The task: Look below for the line containing "tre à jour vos" and the line containing "3 août 2026"; repeat exactly those two lines and all lines between them, and nothing else.

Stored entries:
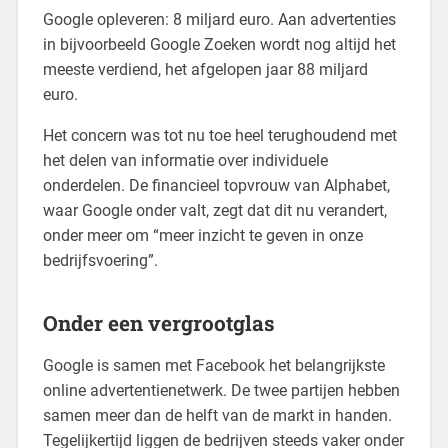
Google opleveren: 8 miljard euro. Aan advertenties
in bijvoorbeeld Google Zoeken wordt nog altijd het
meeste verdiend, het afgelopen jaar 88 miljard
euro.
Het concern was tot nu toe heel terughoudend met
het delen van informatie over individuele
onderdelen. De financieel topvrouw van Alphabet,
waar Google onder valt, zegt dat dit nu verandert,
onder meer om “meer inzicht te geven in onze
bedrijfsvoering”.
Onder een vergrootglas
Google is samen met Facebook het belangrijkste
online advertentienetwerk. De twee partijen hebben
samen meer dan de helft van de markt in handen.
Tegelijkertijd liggen de bedrijven steeds vaker onder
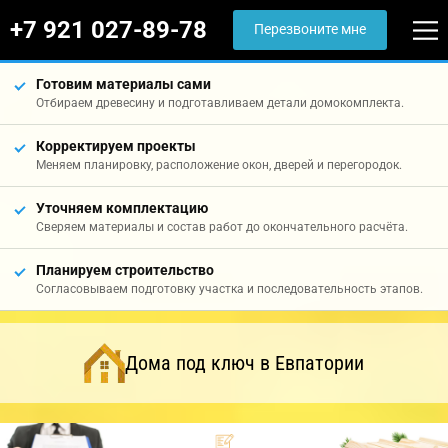
+7 921 027-89-78
Перезвоните мне
Готовим материалы сами
Отбираем древесину и подготавливаем детали домокомплекта.
Корректируем проекты
Меняем планировку, расположение окон, дверей и перегородок.
Уточняем комплектацию
Сверяем материалы и состав работ до окончательного расчёта.
Планируем строительство
Согласовываем подготовку участка и последовательность этапов.
Дома под ключ в Евпатории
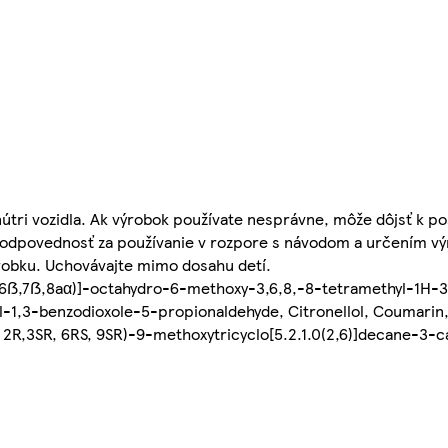
útri vozidla. Ak výrobok používate nesprávne, môže dôjsť k p
zodpovednosť za používanie v rozpore s návodom a určením vý
ýrobku. Uchovávajte mimo dosahu detí.
,6ẞ,7ẞ,8aα)]-octahydro-6-methoxy-3,6,8,-8-tetramethyl-1H-
-1,3-benzodioxole-5-propionaldehyde, Citronellol, Coumarin, 
, 2R,3SR, 6RS, 9SR)-9-methoxytricyclo[5.2.1.0(2,6)]decane-3-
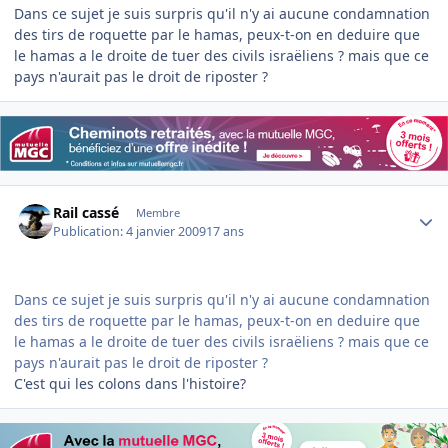
Dans ce sujet je suis surpris qu'il n'y ai aucune condamnation
des tirs de roquette par le hamas, peux-t-on en deduire que
le hamas a le droite de tuer des civils israëliens ? mais que ce
pays n'aurait pas le droit de riposter ?
Author stats
Rail cassé
Membre
Publication:
4 janvier 2009
17 ans
Dans ce sujet je suis surpris qu'il n'y ai aucune condamnation
des tirs de roquette par le hamas, peux-t-on en deduire que
le hamas a le droite de tuer des civils israëliens ? mais que ce
pays n'aurait pas le droit de riposter ?
C'est qui les colons dans l'histoire?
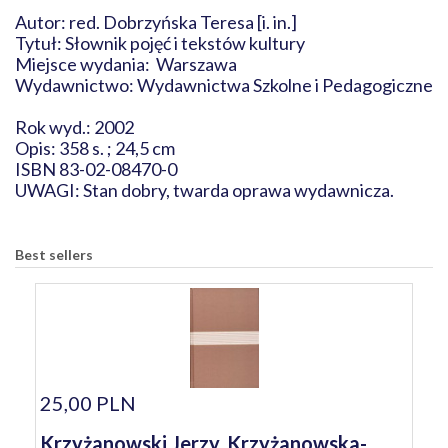
Autor: red. Dobrzyńska Teresa [i. in.]
Tytuł: Słownik pojęć i tekstów kultury
Miejsce wydania: Warszawa
Wydawnictwo: Wydawnictwa Szkolne i Pedagogiczne
Rok wyd.: 2002
Opis: 358 s. ; 24,5 cm
ISBN 83-02-08470-0
UWAGI: Stan dobry, twarda oprawa wydawnicza.
Best sellers
25,00 PLN
Krzyżanowski Jerzy, Krzyżanowska-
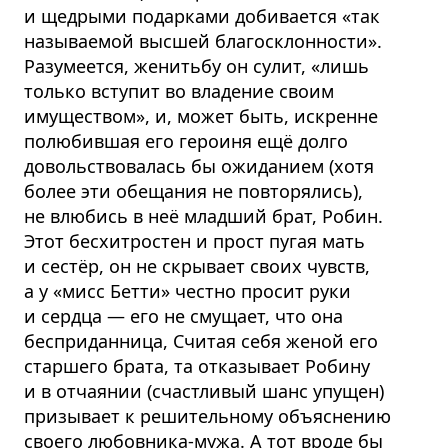
и щедрыми подарками добивается «так
называемой высшей благосклонности».
Разумеется, женитьбу он сулит, «лишь
только вступит во владение своим
имуществом», и, может быть, искренне
полюбившая его героиня ещё долго
довольствовалась бы ожиданием (хотя
более эти обещания не повторялись),
не влюбись в неё младший брат, Робин.
Этот бесхитростен и прост пугая мать
и сестёр, он не скрывает своих чувств,
а у «мисс Бетти» честно просит руки
и сердца — его не смущает, что она
бесприданница, Считая себя женой его
старшего брата, та отказывает Робину
и в отчаянии (счастливый шанс упущен)
призывает к решительному объяснению
своего любовника-мужа. А тот вроде бы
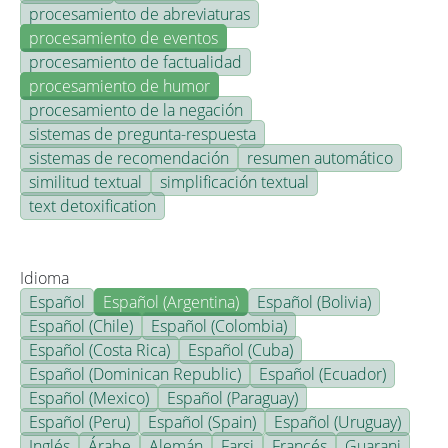
procesamiento de abreviaturas
procesamiento de eventos
procesamiento de factualidad
procesamiento de humor
procesamiento de la negación
sistemas de pregunta-respuesta
sistemas de recomendación
resumen automático
similitud textual
simplificación textual
text detoxification
Idioma
Español
Español (Argentina)
Español (Bolivia)
Español (Chile)
Español (Colombia)
Español (Costa Rica)
Español (Cuba)
Español (Dominican Republic)
Español (Ecuador)
Español (Mexico)
Español (Paraguay)
Español (Peru)
Español (Spain)
Español (Uruguay)
Inglés
Árabe
Alemán
Farsi
Francés
Guarani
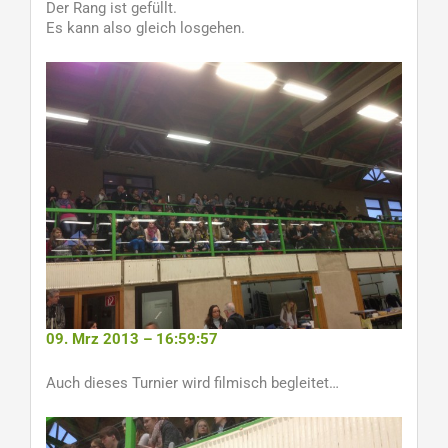
Der Rang ist gefüllt.
Es kann also gleich losgehen.
09. Mrz 2013 – 16:59:57
Auch dieses Turnier wird filmisch begleitet…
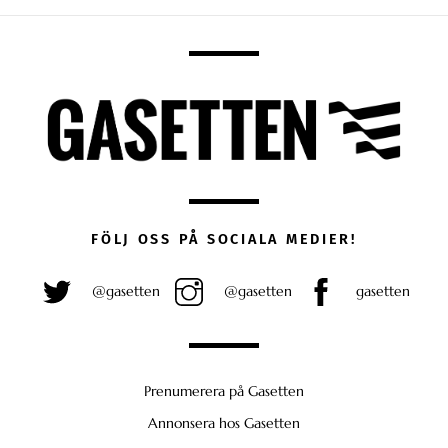
FÖLJ OSS PÅ SOCIALA MEDIER!
@gasetten
@gasetten
gasetten
Prenumerera på Gasetten
Annonsera hos Gasetten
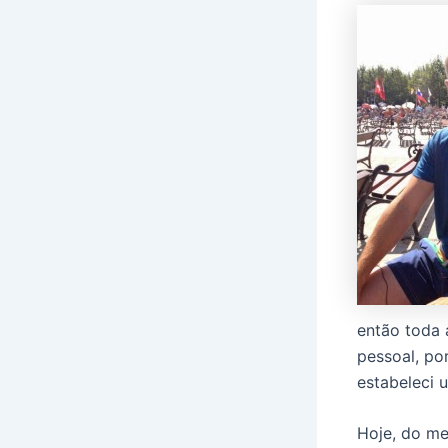
então toda 
pessoal, po
estabeleci 
Hoje, do m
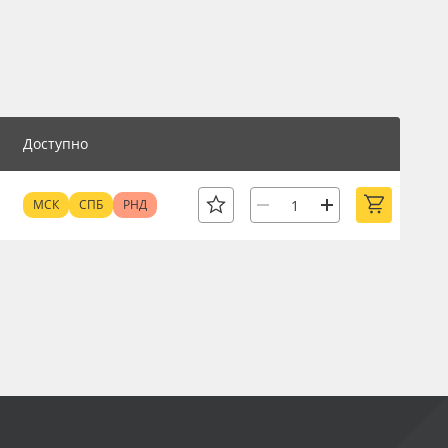
Доступно
МСК
СПБ
РНД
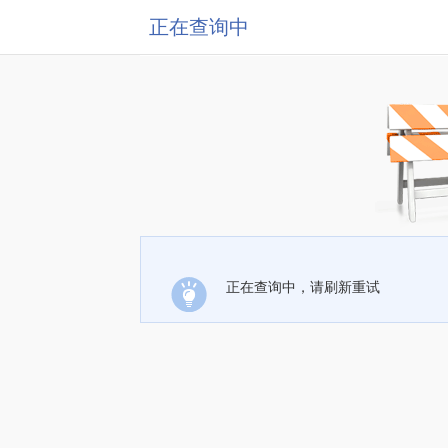
正在查询中
正在查询中，请刷新重试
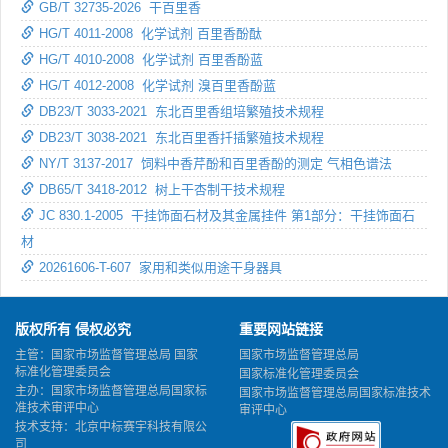
GB/T 32735-2026 干百里香
HG/T 4011-2008 化学试剂 百里香酚酞
HG/T 4010-2008 化学试剂 百里香酚蓝
HG/T 4012-2008 化学试剂 溴百里香酚蓝
DB23/T 3033-2021 东北百里香组培繁殖技术规程
DB23/T 3038-2021 东北百里香扦插繁殖技术规程
NY/T 3137-2017 饲料中香芹酚和百里香酚的测定 气相色谱法
DB65/T 3418-2012 树上干杏制干技术规程
JC 830.1-2005 干挂饰面石材及其金属挂件 第1部分：干挂饰面石
材
20261606-T-607 家用和类似用途干身器具
版权所有 侵权必究
重要网站链接
主管：国家市场监督管理总局 国家
国家市场监督管理总局
标准化管理委员会
国家标准化管理委员会
主办：国家市场监督管理总局国家标
国家市场监督管理总局国家标准技术
准技术审评中心
审评中心
技术支持：北京中标赛宇科技有限公
司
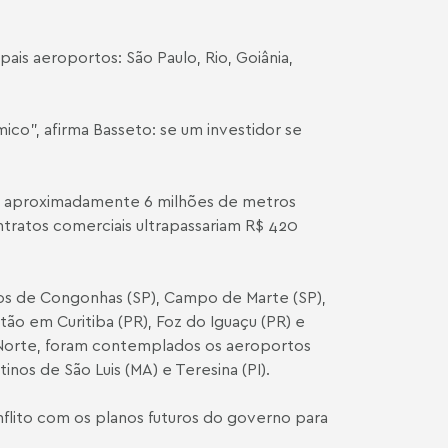
is aeroportos: São Paulo, Rio, Goiânia,
ico”, afirma Basseto: se um investidor se
de aproximadamente 6 milhões de metros
tratos comerciais ultrapassariam R$ 420
rtos de Congonhas (SP), Campo de Marte (SP),
tão em Curitiba (PR), Foz do Iguaçu (PR) e
Norte, foram contemplados os aeroportos
nos de São Luis (MA) e Teresina (PI).
flito com os planos futuros do governo para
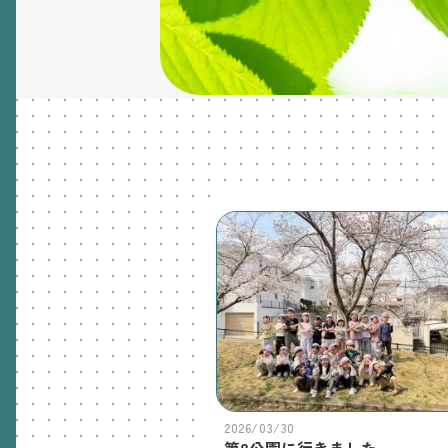
2026/03/30
第8公園に行きました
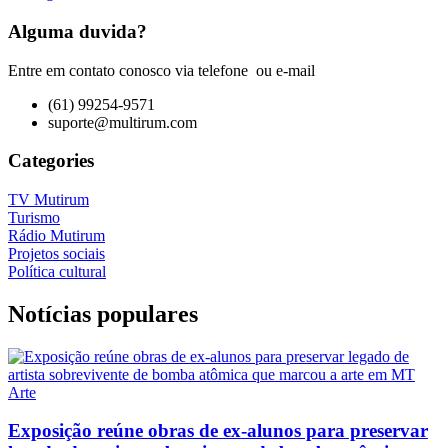
Alguma duvida?
Entre em contato conosco via telefone ou e-mail
(61) 99254-9571
suporte@multirum.com
Categories
TV Mutirum
Turismo
Rádio Mutirum
Projetos sociais
Política cultural
Notícias populares
Arte
Exposição reúne obras de ex-alunos para preservar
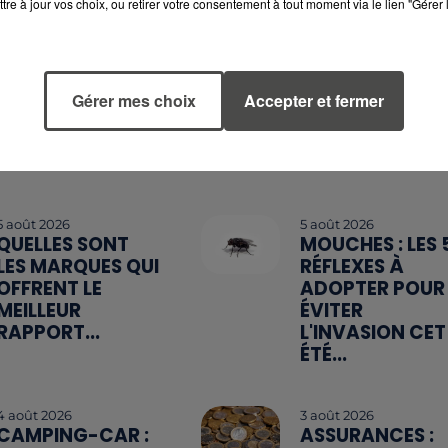
tre à jour vos choix, ou retirer votre consentement à tout moment via le lien "Gérer 
Gérer mes choix
Accepter et fermer
5 août 2026
5 août 2026
QUELLES SONT
MOUCHES : LES 
LES MARQUES QUI
RÉFLEXES À
OFFRENT LE
ADOPTER POUR
MEILLEUR
ÉVITER
RAPPORT...
L'INVASION CET
ÉTÉ...
4 août 2026
3 août 2026
CAMPING-CAR :
ASSURANCES :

Answer to this exercise:
tre à jour vos choix, ou retirer votre consentement à tout moment via le lien "Gérer 
Gérer mes choix
Accepter et fermer
5 août 2026
5 août 2026
QUELLES SONT
MOUCHES : LES 
LES MARQUES QUI
RÉFLEXES À
OFFRENT LE
ADOPTER POUR
MEILLEUR
ÉVITER
RAPPORT...
L'INVASION CET
ÉTÉ...
4 août 2026
3 août 2026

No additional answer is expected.